Jakarta,- Harga mayoritas obligasi pemerintah atau Surat Berharga Negara (SBN) ditutup menguat pada perdagangan Jumat (1/7/2022) akhir pekan ini, menandakan bahwa investor cenderung khawatir dengan kondisi makroekonomi global hingga hari ini.
Mayoritas investor kembali memburu SBN pada hari ini, ditandai dengan turunnya yield di hampir seluruh tenor SBN. Hanya SBN tenor 30 tahun yang cenderung dilepas oleh investor, ditandai dengan kenaikan yield dan pelemahan harga.
Melansir data dari Refinitiv, yield SBN tenor 30 tahun naik tipis 0,1 basis poin (bp) ke posisi 7,373% pada perdagangan hari ini. Sementara itu, yield SBN berjatuh tempo 10 tahun yang merupakan SBN acuan negara turun 0,7 bp ke posisi 7,242% pada perdagangan hari ini.

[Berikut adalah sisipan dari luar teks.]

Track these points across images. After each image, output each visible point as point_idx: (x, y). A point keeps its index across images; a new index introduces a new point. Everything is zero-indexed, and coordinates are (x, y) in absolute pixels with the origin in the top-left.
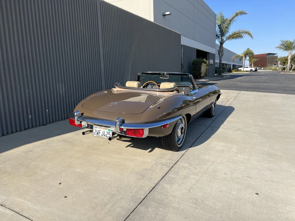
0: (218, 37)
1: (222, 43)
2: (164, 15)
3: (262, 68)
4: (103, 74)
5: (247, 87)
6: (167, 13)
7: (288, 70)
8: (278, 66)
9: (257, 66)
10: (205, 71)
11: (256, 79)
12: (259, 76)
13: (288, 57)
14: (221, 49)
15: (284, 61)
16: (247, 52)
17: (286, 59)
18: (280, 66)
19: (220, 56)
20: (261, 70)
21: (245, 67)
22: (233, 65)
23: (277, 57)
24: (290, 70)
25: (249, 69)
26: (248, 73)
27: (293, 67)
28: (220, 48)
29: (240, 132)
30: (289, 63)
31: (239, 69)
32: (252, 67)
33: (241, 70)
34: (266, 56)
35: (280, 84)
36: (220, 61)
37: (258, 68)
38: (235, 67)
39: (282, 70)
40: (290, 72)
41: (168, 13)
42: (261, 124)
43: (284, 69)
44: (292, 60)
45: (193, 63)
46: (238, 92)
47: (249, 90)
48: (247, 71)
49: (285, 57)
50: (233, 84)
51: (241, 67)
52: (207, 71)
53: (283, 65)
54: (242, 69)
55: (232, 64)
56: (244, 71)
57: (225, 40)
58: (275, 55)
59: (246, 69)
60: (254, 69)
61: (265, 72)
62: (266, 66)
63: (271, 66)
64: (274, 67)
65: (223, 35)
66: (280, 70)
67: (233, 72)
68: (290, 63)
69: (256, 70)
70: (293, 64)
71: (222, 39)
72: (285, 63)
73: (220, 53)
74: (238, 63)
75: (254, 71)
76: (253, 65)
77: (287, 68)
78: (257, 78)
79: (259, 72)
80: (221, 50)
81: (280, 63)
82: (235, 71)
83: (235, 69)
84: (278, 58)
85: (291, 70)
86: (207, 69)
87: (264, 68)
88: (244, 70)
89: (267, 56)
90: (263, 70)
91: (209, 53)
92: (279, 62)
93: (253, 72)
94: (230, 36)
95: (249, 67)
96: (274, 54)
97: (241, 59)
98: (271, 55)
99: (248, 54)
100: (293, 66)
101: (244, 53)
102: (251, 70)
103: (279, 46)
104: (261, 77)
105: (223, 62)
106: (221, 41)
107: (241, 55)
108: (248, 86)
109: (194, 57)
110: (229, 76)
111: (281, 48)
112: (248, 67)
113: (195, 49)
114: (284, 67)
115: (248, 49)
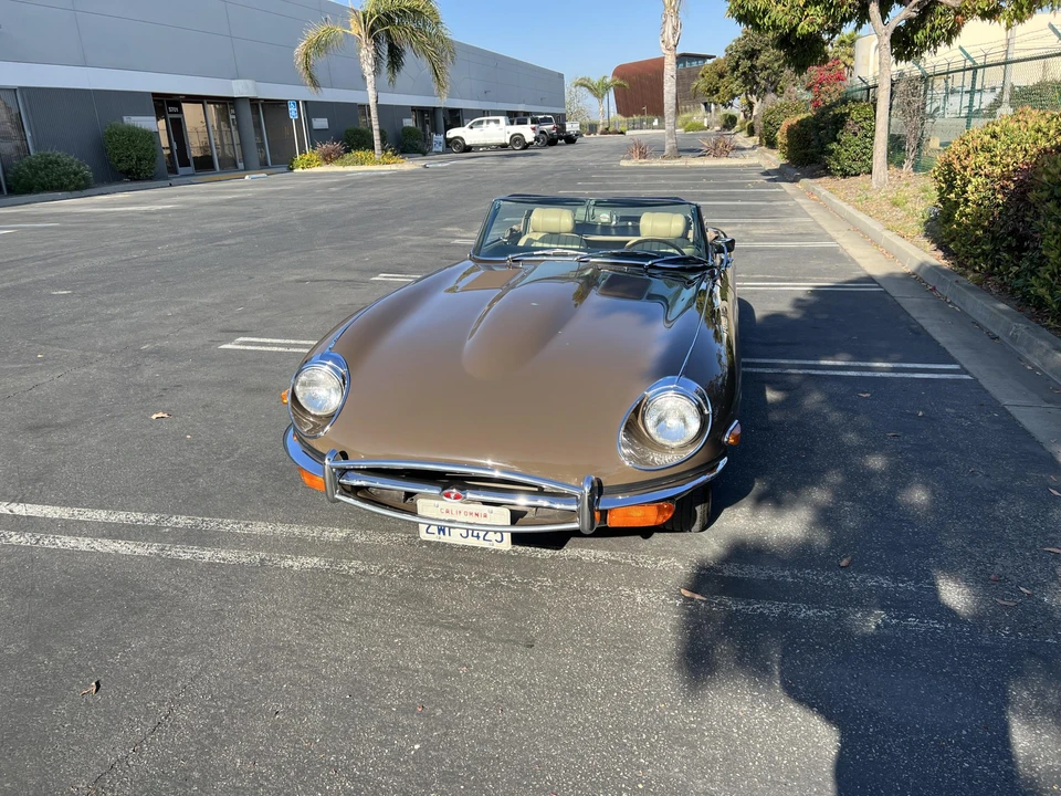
43: (729, 122)
70: (755, 101)
96: (704, 58)
98: (695, 65)
100: (756, 107)
102: (518, 140)
114: (729, 111)
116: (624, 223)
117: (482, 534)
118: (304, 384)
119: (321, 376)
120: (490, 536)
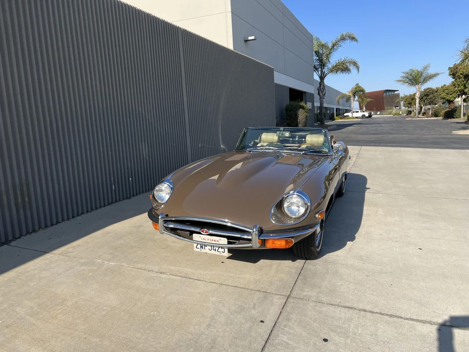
0: (317, 69)
1: (322, 78)
2: (246, 41)
3: (379, 113)
4: (187, 129)
5: (367, 141)
6: (250, 38)
7: (417, 115)
8: (400, 109)
9: (371, 110)
10: (305, 119)
11: (374, 128)
12: (378, 125)
13: (415, 94)
14: (322, 86)
15: (410, 101)
16: (356, 88)
17: (412, 98)
18: (403, 108)
19: (320, 96)
20: (377, 116)
21: (354, 112)
22: (337, 109)
23: (398, 95)
24: (419, 114)
25: (360, 114)
26: (359, 120)
27: (423, 110)
28: (320, 84)
29: (380, 195)
30: (417, 104)
31: (345, 114)
32: (363, 112)
33: (348, 116)
34: (383, 94)
35: (410, 135)
36: (321, 103)
37: (372, 113)
38: (339, 112)
39: (407, 114)
40: (419, 118)
41: (253, 38)
42: (402, 185)
43: (409, 113)
44: (421, 99)
45: (286, 108)
46: (359, 147)
47: (372, 144)
48: (357, 118)
49: (410, 96)
50: (346, 137)
51: (347, 111)
52: (307, 119)
53: (408, 107)
54: (350, 114)
55: (335, 107)
56: (353, 118)
57: (326, 72)
58: (396, 92)
59: (355, 115)
60: (367, 114)
61: (384, 118)
62: (384, 109)
63: (391, 109)
64: (394, 110)
65: (324, 66)
66: (405, 115)
67: (338, 119)
68: (419, 104)
69: (370, 116)
70: (422, 106)
71: (322, 71)
72: (411, 104)
73: (320, 92)
74: (343, 105)
75: (367, 117)
76: (364, 108)
77: (413, 111)
78: (376, 128)
79: (374, 118)
80: (322, 88)
81: (404, 104)
82: (341, 119)
83: (339, 115)
84: (400, 96)
85: (421, 114)
86: (306, 117)
87: (382, 113)
88: (354, 116)
89: (385, 94)
90: (380, 114)
91: (305, 92)
92: (402, 103)
93: (367, 119)
94: (333, 67)
95: (360, 111)
96: (394, 91)
97: (348, 99)
98: (390, 93)
99: (358, 92)
100: (423, 108)
101: (352, 91)
102: (363, 116)
103: (401, 79)
104: (381, 126)
105: (325, 105)
106: (321, 75)
107: (348, 94)
108: (368, 139)
109: (286, 100)
110: (336, 126)
111: (404, 82)
112: (358, 112)
113: (286, 87)
114: (410, 109)
115: (357, 84)
116: (301, 139)
117: (217, 249)
118: (157, 191)
119: (163, 188)
120: (220, 250)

Yield berlawanan arah dari harga, sehingga turunnya yield menunjukkan harga obligasi yang sedang menguat, demikian juga sebaliknya. Satuan penghitungan basis poin setara dengan 1/100 dari 1%
Dari dalam negeri, data inflasi pada periode Juni 2022 mengalami kenaikan. adan Pusat Statistik (BPS) melaporkan inflasi pada Juni 2022 tercatat 0,61% dibandingkan bulan sebelumnya (month-to-month/mtm). Inflasi tahun kalender adalah 3,19%
Secara tahunan (year-on-year/yoy), inflasi Juni 2022 berada di 4,35%. Lebih tinggi dibandingkan Mei 2022 yang 3,55% sekaligus jadi yang tertinggi sejak Juni 2017.
Konsensus pasar yang dihimpun CNBC Indonesia memperkirakan inflasi secara bulanan sebesar 0,44%. Sedangkan inflasi tahunan ‘diramal’ 4,15%.
Kenaikan inflasi tersebut juga lebih tinggi dari konsensus Trading Economics sebesar 4,17%, tetapi jika dilihat inflasi inti justru lebih rendah.
BPS melaporkan inflasi inti tumbuh 2,63% (yoy) dari sebelumnya 2,58% (yoy), sementara konsensus di Trading Economics memperkirakan sebesar 2,72% (yoy).
Hal ini bisa menjadi sinyal jika daya beli masyarakat mulai tergerus akibat kenaikan inflasi, yang tentunya berdampak buruk bagi perekonomian.
Sementara itu dari Amerika Serikat (AS), yield obligasi pemerintah AS (US Treasury) cenderung kembali melandai pada pagi hari ini waktu AS, karena investor terus menilai risiko perlambatan ekonomi.
Dilansir dari CNBC International, yield Treasury tenor 10 tahun cenderung menurun 2,9 bp ke 2,945% pada pagi hari ini waktu AS, dari sebelumnya pada perdagangan Kamis kemarin di 2,974%.
Sentimen pasar global masih cenderung suram, di mana perang antara Rusia-Ukraina tidak menunjukkan sinyal akan berakhir pada waktu dekat ini dan tekanan inflasi terus membayangi, membuat bank sentral bertindak agresif untuk mengetatkan kebijakan moneternya dan memperburuk kekhawatiran perlambatan ekonomi global.
Kemarin, indeks belanja konsumsi perorangan (Personal Consumption Expenditures/PCE) naik 4,7% pada Mei atau melambat 0,2 persen poin secara bulanan dan lebih moderat dari ekspektasi pasar dalam polling Dow Jones yang memprediksi angka 4,8%.
Indeks PCE dijadikan tolak ukur bank sentral AS (Federal Reserve/The Fed) untuk mengukur tingkat inflasi. The Fed telah mengambil langkah yang agresif untuk meredam inflasi yang menyentuh level tertinggi sejak 40 tahun.
Investor cemas terhadap keagresifan The Fed akan membawa ekonomi AS ke jurang resesi.
“Kami tidak percaya pasar saham telah menyentuh level terendahnya dan kami melihat penurunan akan berlanjut. Investor sebaiknya memegang uang tunai yang banyak sekarang,” kata Ketua Sanders Morris Harris George Ball dikutip CNBC International.